À l’occasion de la journée mondiale de l’hémophilie, une matinée scientifique d’information sur cette maladie et les maladies hémorragiques a été organisée le 19 avril à l’hôpital général Adolphe Sicé de Pointe-Noire. Le focus a réuni les médecins, les infirmiers, patients et les personnes concernées par cette maladie peu connue du grand public. Ce, en présence de Sidonie Plaza, directrice générale de l’hôpital général Adolphe Sicé de Pointe-Noire.
Soyons à leur écoute, Rassemblons – nous et agissons autour des millions de femmes et de jeunes filles touchées par des troubles de coagulation est le thème annuel de cette journée dont le but est de sensibiliser le large public aux réalités de la maladie peu connue et de mobiliser le plus grand nombre de personnes en faveur d’une intégration des patients.
L’hémophilie est une maladie hémorragique héréditaire due au déficit d’une protéine de coagulation, habituellement présente dans le plasma. Elle se transmet de façon héréditaire de père en fille et de mère en fils. Son incidence est de 1à 2 pour 10 000 naissances mâles. La personne hémophile manque d’un élément qui participe à la formation d’un caillot solide dans le processus de coagulation (facteur VIII pour l’hémophilie A ou facteur IX pour l’hémophilie B).
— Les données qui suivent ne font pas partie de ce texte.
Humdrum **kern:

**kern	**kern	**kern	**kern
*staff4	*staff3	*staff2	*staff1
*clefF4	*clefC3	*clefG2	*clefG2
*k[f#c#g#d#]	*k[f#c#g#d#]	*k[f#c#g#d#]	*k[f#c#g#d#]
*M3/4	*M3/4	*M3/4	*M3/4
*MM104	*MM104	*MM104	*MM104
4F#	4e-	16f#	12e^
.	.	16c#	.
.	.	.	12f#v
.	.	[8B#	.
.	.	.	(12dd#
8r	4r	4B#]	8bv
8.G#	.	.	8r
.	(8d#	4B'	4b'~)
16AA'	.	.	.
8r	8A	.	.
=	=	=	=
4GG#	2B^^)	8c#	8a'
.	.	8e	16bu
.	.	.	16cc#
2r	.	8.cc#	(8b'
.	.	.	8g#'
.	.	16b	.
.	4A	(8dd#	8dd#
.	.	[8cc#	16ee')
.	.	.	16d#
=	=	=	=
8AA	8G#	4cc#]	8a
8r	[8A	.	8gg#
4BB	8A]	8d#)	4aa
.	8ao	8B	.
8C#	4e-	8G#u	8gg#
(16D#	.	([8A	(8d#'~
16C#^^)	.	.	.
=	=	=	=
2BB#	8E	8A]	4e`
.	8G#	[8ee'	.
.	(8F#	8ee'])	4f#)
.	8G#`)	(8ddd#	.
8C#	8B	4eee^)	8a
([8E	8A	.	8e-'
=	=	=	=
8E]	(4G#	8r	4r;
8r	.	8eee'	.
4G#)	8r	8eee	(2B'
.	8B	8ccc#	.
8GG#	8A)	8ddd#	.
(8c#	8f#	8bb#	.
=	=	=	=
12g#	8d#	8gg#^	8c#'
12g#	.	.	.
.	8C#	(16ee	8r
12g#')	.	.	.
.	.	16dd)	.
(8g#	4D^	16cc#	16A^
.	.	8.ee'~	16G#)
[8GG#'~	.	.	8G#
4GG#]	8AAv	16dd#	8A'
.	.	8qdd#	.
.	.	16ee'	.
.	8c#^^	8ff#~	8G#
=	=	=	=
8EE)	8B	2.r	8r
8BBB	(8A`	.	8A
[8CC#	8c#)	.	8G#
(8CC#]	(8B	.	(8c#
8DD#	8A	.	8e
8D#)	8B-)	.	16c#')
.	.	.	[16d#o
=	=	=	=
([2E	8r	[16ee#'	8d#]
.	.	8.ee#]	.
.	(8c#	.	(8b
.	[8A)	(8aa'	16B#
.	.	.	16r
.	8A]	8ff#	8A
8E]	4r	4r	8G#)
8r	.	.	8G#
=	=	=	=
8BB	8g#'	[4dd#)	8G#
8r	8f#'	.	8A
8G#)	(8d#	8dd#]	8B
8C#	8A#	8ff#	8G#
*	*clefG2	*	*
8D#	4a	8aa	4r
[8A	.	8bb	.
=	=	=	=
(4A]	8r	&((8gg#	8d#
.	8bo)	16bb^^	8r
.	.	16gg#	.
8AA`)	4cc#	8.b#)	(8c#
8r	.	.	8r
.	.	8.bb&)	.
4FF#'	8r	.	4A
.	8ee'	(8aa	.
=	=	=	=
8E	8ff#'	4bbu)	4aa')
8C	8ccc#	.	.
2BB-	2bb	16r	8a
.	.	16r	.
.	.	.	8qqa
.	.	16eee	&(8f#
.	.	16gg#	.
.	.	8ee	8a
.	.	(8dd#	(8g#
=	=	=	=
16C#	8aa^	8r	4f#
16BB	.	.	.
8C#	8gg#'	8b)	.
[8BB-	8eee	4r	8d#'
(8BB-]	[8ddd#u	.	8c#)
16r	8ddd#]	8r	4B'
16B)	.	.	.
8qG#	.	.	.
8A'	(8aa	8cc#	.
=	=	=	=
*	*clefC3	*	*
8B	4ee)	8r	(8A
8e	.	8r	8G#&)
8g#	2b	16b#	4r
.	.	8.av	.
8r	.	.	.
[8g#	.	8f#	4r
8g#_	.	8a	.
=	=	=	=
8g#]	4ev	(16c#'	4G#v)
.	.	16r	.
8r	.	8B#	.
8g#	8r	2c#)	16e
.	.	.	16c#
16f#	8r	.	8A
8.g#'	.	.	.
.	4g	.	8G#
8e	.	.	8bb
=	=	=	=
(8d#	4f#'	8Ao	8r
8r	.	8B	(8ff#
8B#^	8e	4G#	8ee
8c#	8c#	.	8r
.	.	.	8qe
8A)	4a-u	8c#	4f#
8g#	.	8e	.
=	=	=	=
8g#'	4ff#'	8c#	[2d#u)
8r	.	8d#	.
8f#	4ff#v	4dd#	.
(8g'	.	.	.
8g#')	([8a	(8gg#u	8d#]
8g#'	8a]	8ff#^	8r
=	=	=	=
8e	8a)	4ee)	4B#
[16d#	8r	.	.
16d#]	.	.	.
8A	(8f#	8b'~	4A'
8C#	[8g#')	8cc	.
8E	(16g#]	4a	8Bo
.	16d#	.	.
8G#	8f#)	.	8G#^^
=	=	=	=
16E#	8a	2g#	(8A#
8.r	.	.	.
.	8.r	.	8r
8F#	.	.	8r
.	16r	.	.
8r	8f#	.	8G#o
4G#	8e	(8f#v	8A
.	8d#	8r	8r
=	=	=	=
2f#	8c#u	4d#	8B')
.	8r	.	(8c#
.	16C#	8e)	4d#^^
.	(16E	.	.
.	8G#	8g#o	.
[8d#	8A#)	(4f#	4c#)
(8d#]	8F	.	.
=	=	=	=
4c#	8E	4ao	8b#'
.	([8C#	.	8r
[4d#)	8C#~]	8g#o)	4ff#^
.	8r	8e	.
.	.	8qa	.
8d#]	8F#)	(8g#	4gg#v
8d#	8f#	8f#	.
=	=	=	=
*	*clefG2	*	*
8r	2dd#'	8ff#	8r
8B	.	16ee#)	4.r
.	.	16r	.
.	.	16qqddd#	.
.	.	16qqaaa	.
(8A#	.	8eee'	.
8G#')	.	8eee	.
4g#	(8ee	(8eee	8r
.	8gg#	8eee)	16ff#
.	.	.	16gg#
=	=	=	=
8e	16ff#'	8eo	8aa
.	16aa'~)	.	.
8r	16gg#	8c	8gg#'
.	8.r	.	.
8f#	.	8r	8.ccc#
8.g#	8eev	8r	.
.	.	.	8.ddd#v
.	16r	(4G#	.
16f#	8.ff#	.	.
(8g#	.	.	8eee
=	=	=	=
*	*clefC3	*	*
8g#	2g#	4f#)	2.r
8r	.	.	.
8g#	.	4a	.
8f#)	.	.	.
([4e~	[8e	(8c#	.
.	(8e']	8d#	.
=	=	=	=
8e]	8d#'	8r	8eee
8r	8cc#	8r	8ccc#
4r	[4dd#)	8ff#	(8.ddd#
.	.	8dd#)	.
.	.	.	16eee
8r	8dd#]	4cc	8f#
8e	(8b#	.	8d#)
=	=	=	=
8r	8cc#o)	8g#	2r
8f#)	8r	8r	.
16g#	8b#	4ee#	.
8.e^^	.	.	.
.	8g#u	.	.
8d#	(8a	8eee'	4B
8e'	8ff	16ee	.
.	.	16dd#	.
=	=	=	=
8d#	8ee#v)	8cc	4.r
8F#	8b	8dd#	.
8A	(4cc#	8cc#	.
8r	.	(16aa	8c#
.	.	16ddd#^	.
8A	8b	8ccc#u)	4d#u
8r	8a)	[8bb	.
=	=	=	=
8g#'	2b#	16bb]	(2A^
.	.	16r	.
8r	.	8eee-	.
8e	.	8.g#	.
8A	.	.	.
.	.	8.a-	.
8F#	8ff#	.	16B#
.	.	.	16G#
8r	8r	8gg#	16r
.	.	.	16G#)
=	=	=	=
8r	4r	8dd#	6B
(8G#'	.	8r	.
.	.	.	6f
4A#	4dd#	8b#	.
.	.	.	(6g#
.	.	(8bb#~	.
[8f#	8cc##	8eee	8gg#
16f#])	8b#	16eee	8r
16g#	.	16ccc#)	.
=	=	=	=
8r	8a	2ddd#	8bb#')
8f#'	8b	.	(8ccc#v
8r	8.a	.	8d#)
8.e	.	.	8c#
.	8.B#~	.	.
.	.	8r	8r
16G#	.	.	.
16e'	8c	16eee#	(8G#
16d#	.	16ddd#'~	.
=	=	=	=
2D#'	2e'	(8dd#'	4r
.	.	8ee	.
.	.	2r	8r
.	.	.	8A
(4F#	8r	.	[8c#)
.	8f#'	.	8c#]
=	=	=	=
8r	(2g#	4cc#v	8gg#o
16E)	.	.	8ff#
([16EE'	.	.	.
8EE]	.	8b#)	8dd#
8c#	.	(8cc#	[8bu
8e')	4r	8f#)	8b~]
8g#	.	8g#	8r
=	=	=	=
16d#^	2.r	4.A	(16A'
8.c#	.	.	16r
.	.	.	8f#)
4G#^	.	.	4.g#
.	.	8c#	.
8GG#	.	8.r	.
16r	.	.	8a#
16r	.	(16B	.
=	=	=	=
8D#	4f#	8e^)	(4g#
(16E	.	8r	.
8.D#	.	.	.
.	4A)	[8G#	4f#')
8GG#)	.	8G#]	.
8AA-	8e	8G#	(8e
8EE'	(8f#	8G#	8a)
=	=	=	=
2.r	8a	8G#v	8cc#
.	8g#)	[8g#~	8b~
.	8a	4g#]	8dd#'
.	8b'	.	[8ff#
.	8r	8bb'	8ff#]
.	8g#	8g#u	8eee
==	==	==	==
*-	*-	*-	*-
Elle ne saigne pas plus qu’un autre, mais plus longtemps car l’hémostase n’est pas complète et le caillot ne « tient » pas.
Ainsi, afin de mieux comprendre cette maladie et ses différentes caractéristiques : types d’hémophilie, les porteuses et femmes hémophiles, les inhibiteurs, la maladie de Von Willebrand sans oublier les moyens de lutte, quatre communications ont été faites au cours du focus. Le Dr Noel Mboungou Kimpolo, hématologue, chef de service d’hématologie a exposé sur : Cas clinique : Hémophilie et Cas clinique : maladie de Von Willbrand. Quant au Dr Jean–Pierre Pambou, hématologue, directeur départemental du Centre interdépartemental de transfusion sanguine, il a développé le thème : Pratique transfusionnelle au cours des déficits constitutionnels en facteurs de coagulation tandis que le Dr Ibara Lefaye, anesthésiste et réanimateur a traité le thème : l’anesthésie chez le patient. « Des échanges qui ont eu pour but d’esquisser des approches solutions qui feront avancer la prise en charge des malades souffrant d’hémophilie et les moyens de prévention de l’hémophilie car pour l’instant au Congo, la prévention ne consiste qu’à informer les personnes non encore diagnostiquées porteuses d’hémophilie et de suivre quelques malades » a dit Sidonie Plaza avant d’ajouter qu’à l’hôpital Général Adolphe Sicé par exemple trois hémophiles et une fille souffrant de la maladie de Von Willbebrand sont suivis régulièrement dans le service hématologie.
En félicitant tous les participants à cette journée et les spécialistes pour la qualité de leur travail dont les échanges ont permis notamment d’évoquer la préparation opératoire, la conduite anesthésie chirurgicale et les dangers auxquels un enfant ou un adulte hémophile est exposé, la directrice générale de l’hôpital général Adolphe Sicé a plaidé pour la prise en charge de patients hémophiles.